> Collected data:
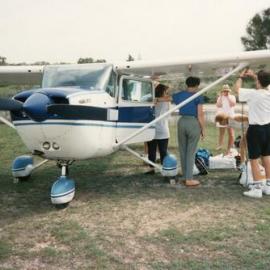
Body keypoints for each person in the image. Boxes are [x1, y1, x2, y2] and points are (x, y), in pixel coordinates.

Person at [235, 69, 270, 198]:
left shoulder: (253, 94)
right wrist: (256, 76)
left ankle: (256, 189)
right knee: (266, 157)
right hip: (268, 128)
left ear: (258, 81)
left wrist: (241, 77)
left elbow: (237, 89)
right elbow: (264, 82)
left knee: (254, 159)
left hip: (256, 130)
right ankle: (268, 186)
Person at [172, 76, 205, 186]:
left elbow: (167, 98)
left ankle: (185, 175)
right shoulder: (198, 96)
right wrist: (203, 129)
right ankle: (189, 179)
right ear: (197, 85)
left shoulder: (179, 95)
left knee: (183, 150)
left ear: (187, 84)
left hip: (181, 122)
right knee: (191, 152)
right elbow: (200, 115)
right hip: (193, 123)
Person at [146, 84, 170, 174]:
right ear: (163, 92)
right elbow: (168, 114)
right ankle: (165, 169)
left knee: (151, 151)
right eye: (166, 92)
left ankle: (151, 169)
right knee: (163, 151)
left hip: (152, 128)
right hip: (163, 129)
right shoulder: (166, 102)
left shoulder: (150, 101)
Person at [215, 84, 236, 154]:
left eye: (227, 91)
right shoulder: (220, 97)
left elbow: (233, 104)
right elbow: (218, 105)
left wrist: (228, 97)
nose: (225, 92)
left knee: (231, 133)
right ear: (222, 91)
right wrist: (221, 96)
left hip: (230, 116)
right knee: (221, 132)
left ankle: (232, 145)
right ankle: (220, 145)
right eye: (224, 91)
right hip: (222, 117)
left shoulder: (232, 97)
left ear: (229, 91)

> TASK DESCRIPTION:
Please copy the lines above from the line with "left hip: (152, 128)" up to and including the line with "nose: (225, 92)", exactly as written and with nothing else.

> EXERCISE OUTPUT:
left hip: (152, 128)
right hip: (163, 129)
right shoulder: (166, 102)
left shoulder: (150, 101)
Person at [215, 84, 236, 154]:
left eye: (227, 91)
right shoulder: (220, 97)
left elbow: (233, 104)
right elbow: (218, 105)
left wrist: (228, 97)
nose: (225, 92)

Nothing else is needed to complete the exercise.